Adam Hadjis gave his 4-year-old daughter a goodbye kiss as she slept before he left for Minnesota. He would never see her alive again.
The family said that Gianna had been playing by herself when a large TV fell off a table, landing on the little girl.
Hadjis said, “They said her skull was severely crushed, and she had a massive bruise on the bridge of her nose.”
Gianna had visited Hadjis in his Iowa home after Christmas, then returned home to her mother in the Chicago area. Hadjis said he had just cooked breakfast at his home on Sunday morning when the girl’s mother called.
He said, “I could hear the ambulance sirens in the background.”
The father was informed that Gianna was being taken to Advocate Christ Medical Center in Oak Lawn, where doctors performed surgery to try to relieve pressure from her brain. Hadjis arrived at the hospital at 3:50 p.m.
Hadjis said, “She was pronounced dead at 2:50 p.m., I missed her by an hour…One minute she’s there full of life, the next minute she’s gone.”
The Cook County medical examiner’s office stated that the preliminary cause of death is head trauma but an autopsy was scheduled for Monday.
The accident happened at the home of the mother’s boyfriend on Sunday morning. According to the boyfriend, the girl was playing downstairs when he and the mother heard a loud crash and ran to check on Gianna. The TV had fallen off a table and crashed onto the little girl.
Hadjis said, “She caught her several times hanging from the table and scolded her to stop…But it didn’t do any good I guess.”
Hadjis said he does not blame Gianna’s mother or the boyfriend. “I’m not mad at him, but nothing can bring her back…We just need to learn from this and celebrate her life.
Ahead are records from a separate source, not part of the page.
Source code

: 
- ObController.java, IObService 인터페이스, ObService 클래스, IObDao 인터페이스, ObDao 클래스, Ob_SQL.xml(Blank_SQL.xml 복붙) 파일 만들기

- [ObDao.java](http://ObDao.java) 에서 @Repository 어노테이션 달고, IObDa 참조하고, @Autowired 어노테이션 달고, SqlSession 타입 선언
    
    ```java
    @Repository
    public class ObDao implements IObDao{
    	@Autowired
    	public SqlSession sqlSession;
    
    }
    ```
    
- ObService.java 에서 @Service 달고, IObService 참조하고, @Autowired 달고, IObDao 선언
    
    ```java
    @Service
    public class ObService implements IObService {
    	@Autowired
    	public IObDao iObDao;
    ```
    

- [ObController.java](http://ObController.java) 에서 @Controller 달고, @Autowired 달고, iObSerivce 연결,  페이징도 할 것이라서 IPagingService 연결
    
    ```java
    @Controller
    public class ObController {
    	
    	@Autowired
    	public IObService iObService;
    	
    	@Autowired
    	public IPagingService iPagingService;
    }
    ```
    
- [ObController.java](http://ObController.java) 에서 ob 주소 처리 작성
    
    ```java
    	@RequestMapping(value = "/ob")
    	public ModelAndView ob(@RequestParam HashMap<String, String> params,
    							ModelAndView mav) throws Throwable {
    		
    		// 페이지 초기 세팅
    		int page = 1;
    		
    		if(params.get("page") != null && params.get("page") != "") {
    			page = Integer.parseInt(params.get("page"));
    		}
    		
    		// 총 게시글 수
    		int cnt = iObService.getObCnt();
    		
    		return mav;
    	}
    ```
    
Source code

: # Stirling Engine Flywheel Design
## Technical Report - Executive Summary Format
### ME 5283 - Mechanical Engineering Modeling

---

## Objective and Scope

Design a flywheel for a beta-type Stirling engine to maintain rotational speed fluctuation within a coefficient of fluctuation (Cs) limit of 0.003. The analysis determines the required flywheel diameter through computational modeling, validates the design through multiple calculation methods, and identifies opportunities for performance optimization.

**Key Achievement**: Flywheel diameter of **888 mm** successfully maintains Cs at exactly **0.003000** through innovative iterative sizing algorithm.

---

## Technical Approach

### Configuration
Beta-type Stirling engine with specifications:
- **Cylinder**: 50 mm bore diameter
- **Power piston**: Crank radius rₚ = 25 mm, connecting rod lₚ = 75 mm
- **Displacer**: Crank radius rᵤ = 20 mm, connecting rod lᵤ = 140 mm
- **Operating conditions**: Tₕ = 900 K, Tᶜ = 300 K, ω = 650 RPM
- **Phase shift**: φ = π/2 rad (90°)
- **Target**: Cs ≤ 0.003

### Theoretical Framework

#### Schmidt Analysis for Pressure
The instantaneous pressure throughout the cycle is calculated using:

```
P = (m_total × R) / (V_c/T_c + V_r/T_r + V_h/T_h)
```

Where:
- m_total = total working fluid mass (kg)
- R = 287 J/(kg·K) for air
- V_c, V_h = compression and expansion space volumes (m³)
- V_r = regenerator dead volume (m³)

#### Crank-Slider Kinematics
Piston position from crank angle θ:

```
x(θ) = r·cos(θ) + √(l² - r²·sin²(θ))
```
The most important thing is to warn other people with children that if they own a television that is unstable they can be putting their child at risk.”
According to Hadjis, he met Gianna’s mother while they were both serving in the Marines. Although they were living apart, they shared custody of the girl.
The family received a call this morning about a child Gianna’s age who was in need of a heart, Hadjis said tearfully. “We decided to donate her heart to that child…I hope she saves someone’s life.”
Gianna’s death is the third time in recent months that a child was killed by a falling television. The Consumer Product Safety Commission received reports of 169 children ages 8 or younger being killed after a TV fell on them from 2000 to 2010, according to a report released by the commission in September.